Convert javascript-style dot path to deepdiff style path.

For example, research_dataset.temporal[0].start_date changes into root['research_dataset']['temporal'][0]['start_date']

Source code in src/apps/core/models/legacy_compatibility.py
def dot_path_to_deepdiff_path(self, path: str) -> str:
    """Convert javascript-style dot path to deepdiff style path.

    For example, `research_dataset.temporal[0].start_date`
    changes into `root['research_dataset']['temporal'][0]['start_date']`
    """
    parts = path.split(".")
    dd_parts = []
    for part in parts:
        dd_parts.append(re.sub(r"(^\w+)", r"['\1']", part))

    return "root" + "".join(dd_parts)

get_file_count_changes() #

Check if migrated file and file metadata counts match.

Source code in src/apps/core/models/legacy_compatibility.py
def get_file_count_changes(self) -> dict:
    """Check if migrated file and file metadata counts match."""
    research_dataset = self.legacy_dataset.legacy_research_dataset
    v2_file_count = 0
    v2_file_metadata_count = len(research_dataset.get("files") or [])
    v2_directory_metadata_count = len(research_dataset.get("directories") or [])
    if legacy_ids := self.legacy_dataset.legacy_file_ids:
        v2_file_count = len(legacy_ids)

    v3_file_count = 0
    v3_file_metadata_count = 0
    v3_directory_metadata_count = 0
    if fileset := getattr(self.legacy_dataset.dataset, "file_set", None):
        v3_file_count = fileset.total_files_count
        v3_file_metadata_count = fileset.file_metadata.count()
        v3_directory_metadata_count = fileset.directory_metadata.count()

    ret = {}
    if v2_file_count != v3_file_count:
        ret["file_count_changed"] = {"old_value": v2_file_count, "new_value": v3_file_count}
    if v2_file_metadata_count != v3_file_metadata_count:
        ret["file_metadata_count_changed"] = {
            "old_value": v2_file_metadata_count,
            "new_value": v3_file_metadata_count,
        }
    if v2_directory_metadata_count != v3_directory_metadata_count:
        ret["directory_metadata_count_changed"] = {
            "old_value": v2_directory_metadata_count,
            "new_value": v3_directory_metadata_count,
        }
    return ret

get_fixed_deepdiff_paths() #

Get deepdiff paths to values that have been fixed in the migration conversion.

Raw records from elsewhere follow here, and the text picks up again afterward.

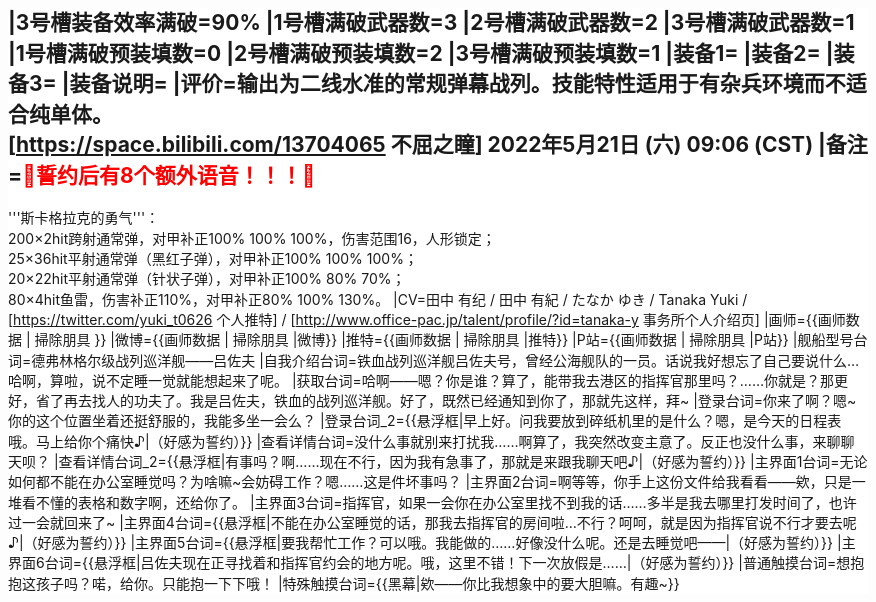 |3号槽装备效率满破=90%
|1号槽满破武器数=3
|2号槽满破武器数=2
|3号槽满破武器数=1
|1号槽满破预装填数=0
|2号槽满破预装填数=2
|3号槽满破预装填数=1
|装备1=
|装备2=
|装备3=
|装备说明=
|评价=输出为二线水准的常规弹幕战列。技能特性适用于有杂兵环境而不适合纯单体。<br>
[https://space.bilibili.com/13704065 不屈之瞳] 2022年5月21日 (六) 09:06 (CST)
|备注=<span style="color:red;">💓誓约后有8个额外语音！！！💓</span>
----
'''斯卡格拉克的勇气'''：<br>
200×2hit跨射通常弹，对甲补正100% 100% 100%，伤害范围16，人形锁定；<br>
25×36hit平射通常弹（黑红子弹），对甲补正100% 100% 100%；<br>
20×22hit平射通常弹（针状子弹），对甲补正100% 80% 70%；<br>
80×4hit鱼雷，伤害补正110%，对甲补正80% 100% 130%。
|CV=田中 有纪 / 田中 有紀 / たなか ゆき / Tanaka Yuki / [https://twitter.com/yuki_t0626 个人推特] / [http://www.office-pac.jp/talent/profile/?id=tanaka-y 事务所个人介绍页]
|画师={{画师数据 | 掃除朋具 }}
|微博={{画师数据 | 掃除朋具 |微博}}
|推特={{画师数据 | 掃除朋具 |推特}}
|P站={{画师数据 | 掃除朋具 |P站}}
|舰船型号台词=德弗林格尔级战列巡洋舰——吕佐夫
|自我介绍台词=铁血战列巡洋舰吕佐夫号，曾经公海舰队的一员。话说我好想忘了自己要说什么…哈啊，算啦，说不定睡一觉就能想起来了呢。
|获取台词=哈啊——嗯？你是谁？算了，能带我去港区的指挥官那里吗？……你就是？那更好，省了再去找人的功夫了。我是吕佐夫，铁血的战列巡洋舰。好了，既然已经通知到你了，那就先这样，拜~
|登录台词=你来了啊？嗯~你的这个位置坐着还挺舒服的，我能多坐一会么？
|登录台词_2={{悬浮框|早上好。问我要放到碎纸机里的是什么？嗯，是今天的日程表哦。马上给你个痛快♪|（好感为誓约）}}
|查看详情台词=没什么事就别来打扰我……啊算了，我突然改变主意了。反正也没什么事，来聊聊天呗？
|查看详情台词_2={{悬浮框|有事吗？啊……现在不行，因为我有急事了，那就是来跟我聊天吧♪|（好感为誓约）}}
|主界面1台词=无论如何都不能在办公室睡觉吗？为啥嘛~会妨碍工作？嗯……这是件坏事吗？
|主界面2台词=啊等等，你手上这份文件给我看看——欸，只是一堆看不懂的表格和数字啊，还给你了。
|主界面3台词=指挥官，如果一会你在办公室里找不到我的话……多半是我去哪里打发时间了，也许过一会就回来了~
|主界面4台词={{悬浮框|不能在办公室睡觉的话，那我去指挥官的房间啦…不行？呵呵，就是因为指挥官说不行才要去呢♪|（好感为誓约）}}
|主界面5台词={{悬浮框|要我帮忙工作？可以哦。我能做的……好像没什么呢。还是去睡觉吧——|（好感为誓约）}}
|主界面6台词={{悬浮框|吕佐夫现在正寻找着和指挥官约会的地方呢。哦，这里不错！下一次放假是……|（好感为誓约）}}
|普通触摸台词=想抱抱这孩子吗？喏，给你。只能抱一下下哦！
|特殊触摸台词={{黑幕|欸——你比我想象中的要大胆嘛。有趣~}}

Source code in src/apps/core/models/legacy_compatibility.py
def get_fixed_deepdiff_paths(self) -> list:
    """Get deepdiff paths to values that have been fixed in the migration conversion."""
    fixed = self.legacy_dataset.fixed_legacy_values or {}
    fixed_paths = []
    for path, val in fixed.items():
        fields = val.get("fields", [])
        if fields:
            fixed_paths.extend(f"{path}.{field}" for field in fields)
        else:
            fixed_paths.append(path)

    return [self.dot_path_to_deepdiff_path(p) for p in fixed_paths]

normalize_dataset(data) #

Process dataset json dict to avoid unnecessary diff values.

Source code in src/apps/core/models/legacy_compatibility.py
def normalize_dataset(self, data: dict) -> dict:
    """Process dataset json dict to avoid unnecessary diff values."""

    invalid = self.legacy_dataset.invalid_legacy_values or {}

    wkt_re = re.compile(r".*\.as_wkt\[\d+\]$")
    data["state"] = str(data["state"])  # Convert Dataset.StateChoices to str

    def pre_handler(value, path):
        if inv := invalid.get(path):
            # Remove invalid values from comparison
            if fields := inv.get("fields"):
                return {  # Remove invalid fields
                    k: v for k, v in value.items() if k not in fields
                }
            else:
                return None  # Remove entire object
        if type(value) is str:
            value = value.strip()
            if wkt_re.match(path):
                # Normalize wkt
                value = shapely.wkt.dumps(shapely.wkt.loads(value), rounding_precision=4)
            elif path.endswith(".alt"):
                # Normalize altitude values
                value = self.normalize_float_str(value)
            # Remove leading and trailing whitespace
            return value
        elif isinstance(value, dict):
            # Omit empty values from dict
            return omit_empty(value)
        return value

    def post_handler(value, path):
        """Remove None values."""
        if isinstance(value, list):
            value = [v for v in value if v is not None]
            if not value:
                return None
        if isinstance(value, dict):
            value = {k: v for k, v in value.items() if v is not None}
            if not value:
                return None

        return value

    data = copy.deepcopy(data)
    data["research_dataset"] = process_nested(
        data.get("research_dataset"), pre_handler, post_handler, path="research_dataset"
    )
    # Treat missing preservation_state as 0 which is the V2 default
    if not data.get("preservation_state"):
        data["preservation_state"] = 0

    # Normalize data catalog into identifier string
    dc = data.get("data_catalog")
    if dc and isinstance(dc, dict):
        dc = data["data_catalog"] = dc.get("identifier")

    # Draft data catalog isn't used in V3
    if data.get("state") == "draft" and dc == "urn:nbn:fi:att:data-catalog-dft":
        data.pop("data_catalog")
        data["research_dataset"].pop("preferred_identifier", None)
    return parse_iso_dates_in_nested_dict(data)

normalize_float_str(value) #

Limit number of significant digits for float value in string.

Source code in src/apps/core/models/legacy_compatibility.py
def normalize_float_str(self, value: str) -> str:
    """Limit number of significant digits for float value in string."""
    try:
        value = float(value)
        value = f"{value:.8g}"
    except ValueError:
        pass
    return value

should_ignore_removed(path) #

Allow removing None or [] dictionary values.

Source code in src/apps/core/models/legacy_compatibility.py
def should_ignore_removed(self, path) -> bool:
    """Allow removing None or [] dictionary values."""
    removed_value = extract(self.legacy_dataset.dataset_json, path)
    if path == "root['date_deprecated']":
        return not self.legacy_dataset.dataset_json.get("deprecated")
    elif path == "root['date_removed']":
        return not self.legacy_dataset.dataset_json.get("removed")
    elif path == "root['research_dataset']['total_files_byte_size']":
        return removed_value == 0
    if type(removed_value) is str:
        return removed_value.strip() == ""
    elif removed_value in [None, []]:
        return True
    return False